Pamela Rushby, Sing a Rebel Song, Omnibus/Scholastic Australia, 1 Oct 2015, 240pp., $16.99 (pbk), ISBN 9781742991344
It has been claimed that the nearest Australia came to civil war was during the shearers’ strike of 1891. Thousands of men from all over Australia gathered in Queensland to support the Shearers’ Union’s rejection of the attempt by the squatters to reduce wages and conditions. Scab labour was transported to pastoral districts, and the army was brought in to quell any protest by unionists. Both sides primed their weapons. The fiery revolutionary, William Lane, urged the shearers to stay firm, but starvation and the squatters’ control of the courts finished the struggle in favour of the pastoralists. Lane led many of his supporters to the colony he set up in Paraguay, New Australia.
Rushby has told the whole thrilling story through the eyes of Maggie, a twelve-year-old girl in Barcaldine, who takes on the task of keeping the Brisbane newspaper, The Worker, informed of the daily events. Clara, and Clara’s brother, James, are the daughter and son of the local squatter, and also Maggie’s close friends, so we get the other side of the story as well, as Maggie argues with them over the rights and wrongs of the situation.
This is a fascinating and important part of Australian history. The strike heralded the start of the Australian union movement’s role as the central force for an egalitarian society, and Rushby has revealed just how inspirational were the times.
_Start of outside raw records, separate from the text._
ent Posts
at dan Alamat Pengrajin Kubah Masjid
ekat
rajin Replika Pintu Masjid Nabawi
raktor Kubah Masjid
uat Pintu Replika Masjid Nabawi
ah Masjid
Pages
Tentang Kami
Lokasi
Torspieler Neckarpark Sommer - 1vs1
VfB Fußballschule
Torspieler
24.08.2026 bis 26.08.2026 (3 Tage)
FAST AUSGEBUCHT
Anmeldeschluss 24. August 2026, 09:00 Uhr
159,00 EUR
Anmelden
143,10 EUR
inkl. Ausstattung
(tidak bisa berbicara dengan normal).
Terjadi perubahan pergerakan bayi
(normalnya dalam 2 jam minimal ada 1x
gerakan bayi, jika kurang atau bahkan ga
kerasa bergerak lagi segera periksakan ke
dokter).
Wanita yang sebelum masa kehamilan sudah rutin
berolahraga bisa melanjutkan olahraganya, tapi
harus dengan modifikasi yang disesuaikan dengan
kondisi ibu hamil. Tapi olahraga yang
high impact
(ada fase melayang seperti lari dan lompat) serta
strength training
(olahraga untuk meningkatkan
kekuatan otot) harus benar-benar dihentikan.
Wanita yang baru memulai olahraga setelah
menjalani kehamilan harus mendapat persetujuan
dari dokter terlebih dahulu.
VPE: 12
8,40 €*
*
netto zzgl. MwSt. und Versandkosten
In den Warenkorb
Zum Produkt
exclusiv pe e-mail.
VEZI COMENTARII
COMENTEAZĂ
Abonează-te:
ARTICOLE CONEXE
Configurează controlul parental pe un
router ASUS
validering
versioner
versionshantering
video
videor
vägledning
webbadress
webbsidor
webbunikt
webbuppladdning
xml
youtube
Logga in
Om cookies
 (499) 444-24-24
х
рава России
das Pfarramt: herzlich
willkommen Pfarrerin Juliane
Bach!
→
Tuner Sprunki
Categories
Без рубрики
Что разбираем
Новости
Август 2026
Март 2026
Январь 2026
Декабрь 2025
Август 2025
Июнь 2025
Maggie’s role is not merely to report on what is happening: she is a model for the new woman who is about to emerge – strong, idealistic people like Mary Gilmore and Louisa Lawson.
There is plenty of action, political arguments, a social picture of the times, and the beginning of a love affair in Sing a Rebel Song, and characters who step off the page into the reader’s imagination.